The Wolf battled, knowing now that there was a club, a knife, and a gun, which his wife seemed to have a grip on. The only light in the room came from the abandoned flashlight that had rolled uselessly into a corner, so the fight had little organization and no rationale; it was simply bleeding, gouging, kicking, and trying to survive in darkness and shadow.

He still did not know whom he was fighting. If he’d had an instant to reflect, he would have perceived three forms, all female, and perhaps this would have made the mathematics of the struggle clear. But the blows raining down, the pain from his sliced forearm, and the shock of going from sleep to a deadly attack all conspired to push clarity aside. All he could think of was getting to his hunting knife on the desk in his downstairs office, or seizing the gun he knew was somewhere in the room, and evening the odds.

He pushed Karen aside, tossing her against the same wall that Jordan lay slumped against. He threw himself on the two figures-his wife and a shadow-locked together in their struggle for the pistol. He smashed into the two of them not knowing which body was which, pummeling everything he could feel. In the confusion, the Wolf heard the distinct clatter of the weapon coming free and falling to the wood floor. He groped around for it, but could not find it.

And then, suddenly, a hand grasped his forehead and his head was jerked back savagely. He felt a blade at his throat.

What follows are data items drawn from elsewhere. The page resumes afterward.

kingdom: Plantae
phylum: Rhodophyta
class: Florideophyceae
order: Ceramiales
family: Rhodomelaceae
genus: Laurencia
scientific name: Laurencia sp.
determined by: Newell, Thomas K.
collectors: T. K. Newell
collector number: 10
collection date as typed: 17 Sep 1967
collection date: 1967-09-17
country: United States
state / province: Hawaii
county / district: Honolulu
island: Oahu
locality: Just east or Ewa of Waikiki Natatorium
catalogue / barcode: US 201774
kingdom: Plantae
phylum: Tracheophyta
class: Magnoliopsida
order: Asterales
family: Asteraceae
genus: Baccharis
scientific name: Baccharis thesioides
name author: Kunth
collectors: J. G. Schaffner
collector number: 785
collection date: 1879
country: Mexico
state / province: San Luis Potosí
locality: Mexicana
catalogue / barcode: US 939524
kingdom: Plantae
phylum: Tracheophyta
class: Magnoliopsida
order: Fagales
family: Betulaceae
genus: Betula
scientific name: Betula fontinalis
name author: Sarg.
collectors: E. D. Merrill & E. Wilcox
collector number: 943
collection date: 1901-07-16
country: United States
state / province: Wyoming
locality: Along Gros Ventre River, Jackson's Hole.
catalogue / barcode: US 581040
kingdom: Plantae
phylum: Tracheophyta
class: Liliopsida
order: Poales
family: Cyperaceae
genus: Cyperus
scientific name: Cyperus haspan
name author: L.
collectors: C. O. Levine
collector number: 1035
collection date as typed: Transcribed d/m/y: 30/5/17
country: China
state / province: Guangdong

Words seemed to come from oblivion. “I will kill you if you move again.”

Jordan was behind him, almost straddling his form, one hand holding his head, the other gripping the knife, like a farmer ready to slaughter some animal for dinner.

His first instinct was to burst forward. The pressure of the knife dissuaded him.

And then the telephone rang.

42

“What Big Teeth You Have, Grandmother…”

At first the telephone’s insistence seemed utterly bizarre, some infusion of mundane normalcy into a situation that had none. It stifled the fight, froze everyone in position like in a children’s game.

It was Karen who immediately understood the ringing’s importance. It had to be answered without delay. It never occurred to her to answer it herself.

She frantically seized the flashlight from the corner where it had fallen, and shined it into the eyes of the Big Bad Wolf. “Answer it!” she shouted. This was impossible-he was pinned beside the bed, kneeling on the floor, between Jordan and her filleting knife. The phone was on a bedside table across the far side of the room. Each ring screamed louder. Karen focused her light on Mrs. Big Bad Wolf, who was entwined with Sarah. “Answer it!” she cried again. She raised her billy club as if ready to crush the woman’s skull-which, even in the near-panic that Karen felt surging though her, she knew would defeat the purpose of the threat. “It’s the alarm company. Answer the fucking phone!”